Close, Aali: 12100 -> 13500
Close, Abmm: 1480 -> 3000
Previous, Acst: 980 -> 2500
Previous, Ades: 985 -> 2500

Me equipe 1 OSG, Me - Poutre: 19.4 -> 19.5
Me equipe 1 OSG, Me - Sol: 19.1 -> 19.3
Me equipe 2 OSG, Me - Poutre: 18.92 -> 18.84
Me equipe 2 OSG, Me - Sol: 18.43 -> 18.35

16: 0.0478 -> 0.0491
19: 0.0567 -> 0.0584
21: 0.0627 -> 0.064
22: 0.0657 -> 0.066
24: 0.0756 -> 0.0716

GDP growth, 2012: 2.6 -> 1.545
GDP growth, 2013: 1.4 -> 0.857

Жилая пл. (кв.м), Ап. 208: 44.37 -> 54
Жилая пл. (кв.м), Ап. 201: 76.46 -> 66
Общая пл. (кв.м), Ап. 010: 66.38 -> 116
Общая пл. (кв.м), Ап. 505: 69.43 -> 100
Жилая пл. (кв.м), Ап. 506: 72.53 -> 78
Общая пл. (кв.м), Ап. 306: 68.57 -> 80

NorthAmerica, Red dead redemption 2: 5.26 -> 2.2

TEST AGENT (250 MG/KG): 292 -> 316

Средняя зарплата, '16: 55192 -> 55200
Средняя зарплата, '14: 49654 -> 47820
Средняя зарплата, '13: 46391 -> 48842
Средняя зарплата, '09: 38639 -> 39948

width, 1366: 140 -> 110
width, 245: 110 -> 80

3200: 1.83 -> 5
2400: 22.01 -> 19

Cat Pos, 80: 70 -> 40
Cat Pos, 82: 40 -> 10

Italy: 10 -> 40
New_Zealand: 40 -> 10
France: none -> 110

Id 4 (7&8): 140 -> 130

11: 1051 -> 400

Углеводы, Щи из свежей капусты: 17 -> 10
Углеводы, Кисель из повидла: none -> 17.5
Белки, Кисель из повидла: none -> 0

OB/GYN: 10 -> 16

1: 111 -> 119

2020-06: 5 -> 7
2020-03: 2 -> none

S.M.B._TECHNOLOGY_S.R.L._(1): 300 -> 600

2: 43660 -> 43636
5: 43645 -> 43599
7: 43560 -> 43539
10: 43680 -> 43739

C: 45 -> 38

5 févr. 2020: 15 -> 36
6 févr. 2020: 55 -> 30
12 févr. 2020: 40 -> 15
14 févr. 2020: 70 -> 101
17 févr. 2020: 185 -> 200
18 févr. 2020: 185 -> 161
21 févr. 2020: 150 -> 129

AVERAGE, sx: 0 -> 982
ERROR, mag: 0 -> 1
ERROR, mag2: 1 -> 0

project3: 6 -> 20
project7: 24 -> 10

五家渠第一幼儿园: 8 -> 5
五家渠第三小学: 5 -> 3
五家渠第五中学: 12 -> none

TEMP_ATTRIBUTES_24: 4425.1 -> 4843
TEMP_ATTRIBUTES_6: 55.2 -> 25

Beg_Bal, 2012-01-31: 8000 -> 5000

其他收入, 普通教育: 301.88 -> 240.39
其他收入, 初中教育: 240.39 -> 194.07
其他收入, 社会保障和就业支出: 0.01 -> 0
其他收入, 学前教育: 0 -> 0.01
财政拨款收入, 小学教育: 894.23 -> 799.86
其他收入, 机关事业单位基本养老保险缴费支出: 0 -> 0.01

* * *

### TASK DETAILS
In the listing above, count the lines where the string "Средняя" occurs, then give that count and nothing else.

### ANSWER BELOW
4